10月中、毎日投稿することに決めた太宰治の作品感想。三回目は、今の季節にぴったりの作品、『ア、秋』をご紹介しよう。

唐突だが、僕は秋は無いというような気がしている。僕の父は、義理の父親(僕の祖父)が、「青はあるけど、緑はありますかね?」という理系学者の癖して文学者のような詩的な言語表現を、よく思い出しては会話の中に滑りこませてくる。緑も極まると青々として来てなんだかわかるような気もするが、四季の一つがないとなると、共感してくれる人も少ないだろう。

太宰は、秋についてこのように言っている。

「秋は、ずるい悪魔だ。夏のうちに全部、身支度をととのえて、せせら笑ってしゃがんでいる。僕くらいの炯眼の詩人になると、それを見破ることができる。家の者が、夏をよろこび海へ行こうか、山へ行こうかなど、はしゃいで言っているのを見ると、ふびんに思う。もう秋が夏と一緒に忍び込んで来ているのに。秋は、根強い曲者くせものである。」

秋は、いつしか独りでにやって来るという。だから、炯眼の詩人でもない限り、来たことさえ気が付かないのだという。僕のように鈍感が極まると、秋がないというところまでいってしまう。寒い日は、冬のセンチメントな匂いを感じる。秋を象徴する(らしい)金木犀の香りも、冷たい風に運ばれて来れば、僕にとっては冬の匂いだ。

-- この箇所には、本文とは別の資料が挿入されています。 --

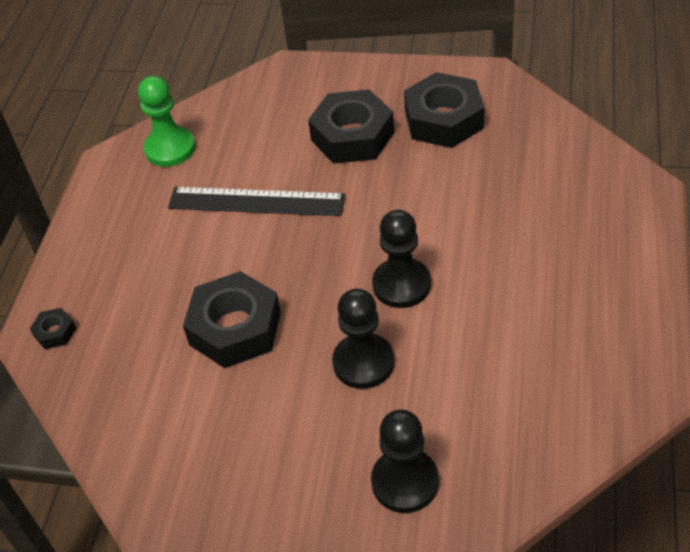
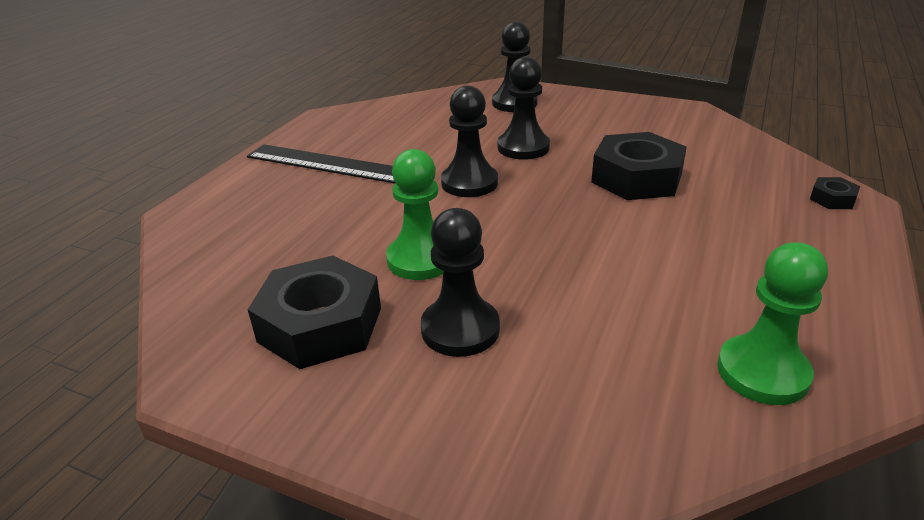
camera: 170 degrees left, 15 degrees down
black ruler [168,187,346,216] -> black ruler moved to [247,144,396,184]
black nut [308,89,394,164] -> black pawn [421,208,500,357]
none -> green pawn [386,149,443,280]

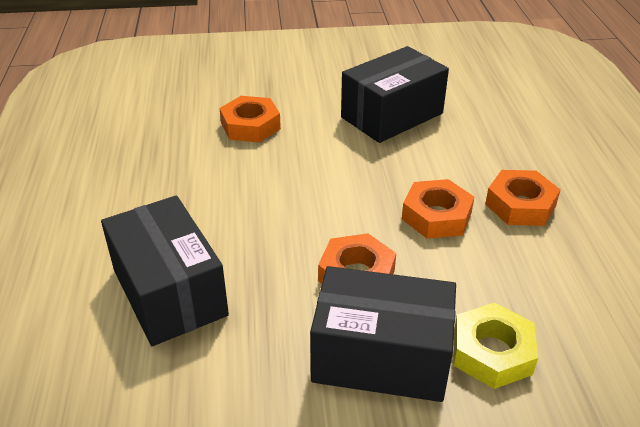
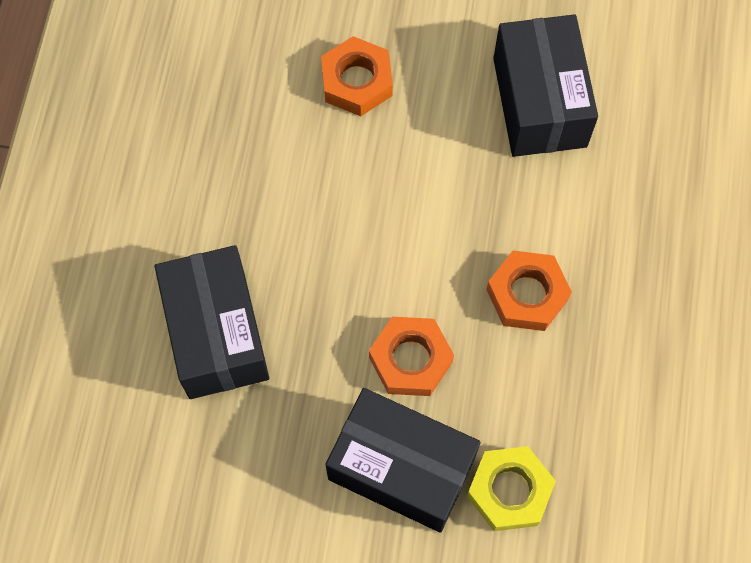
camera: 15 degrees right, 30 degrees up
black box [341,46,449,143] -> black box turned 75 degrees counterclockwise [493,14,598,157]
orange nut [485,170,560,226] -> none

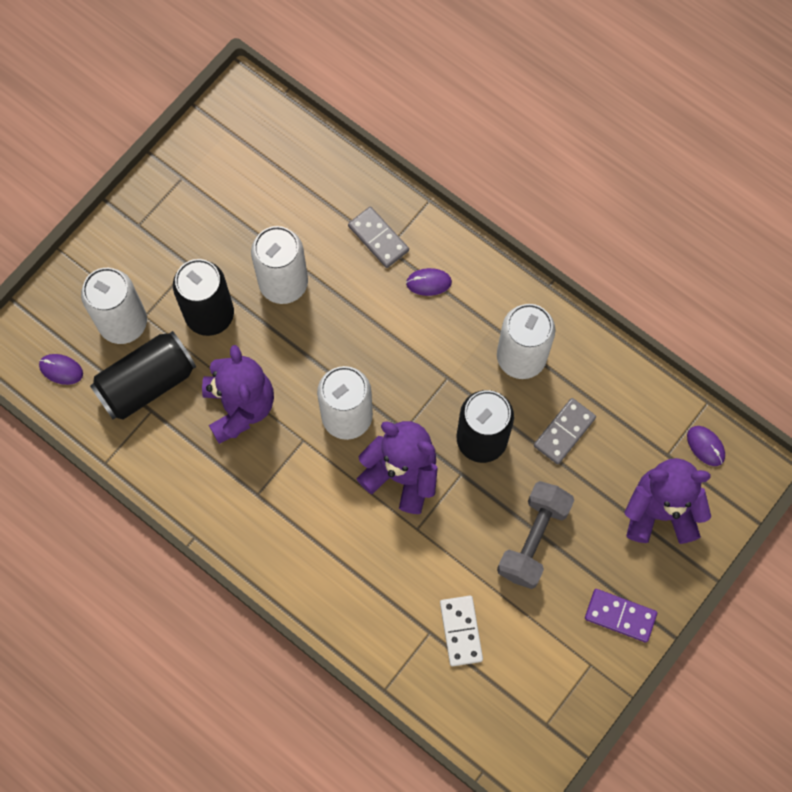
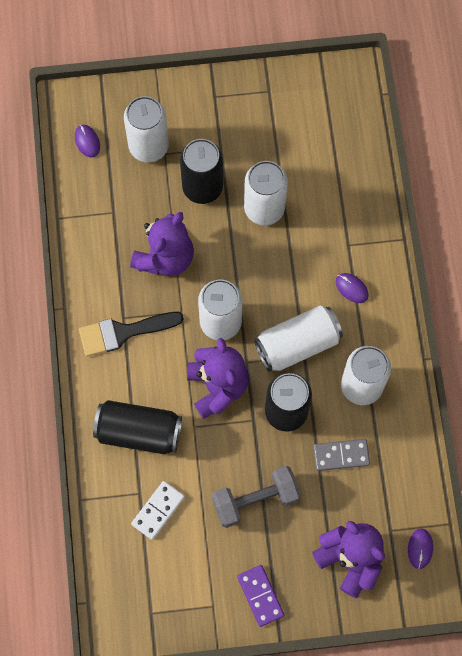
camera: 45 degrees right, 0 degrees up
black can [90,331,196,420] -> black can moved to [93,400,182,454]
grey domino [348,207,409,268] -> none
none -> black brush [79,312,184,356]
none -> white can [254,305,343,372]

読者の皆様は、「秋の海水浴場に行ってみたことがありますか?」。まるで自分の言葉のように、太宰の問いを皆様に投げかけてみたい。夏にはあんなに騒がしかった海水浴場も、秋には寂しい顔を見せる。夏の終わりの虚しさは、こだまするヒグラシの鳴き声などに感ずべきものではなく、海水浴場の静かなさざ波の中に感ずべきものであるという自説は、先ほど確立されたばかりである。

芸術家ハ、イツモ、弱者ノ友デアッタ筈はずナノニ。

秋についての言葉を連ねた太宰のメモ書きの中に、ちっとも秋と関係を持たないような上の言葉も記述されている。これは、反権力といった分かりやすい種類の言葉ではないだろう。秋の実在を信じて疑わぬところが、弱者の永遠の友、太宰という人間の優しさであるのかもしれない。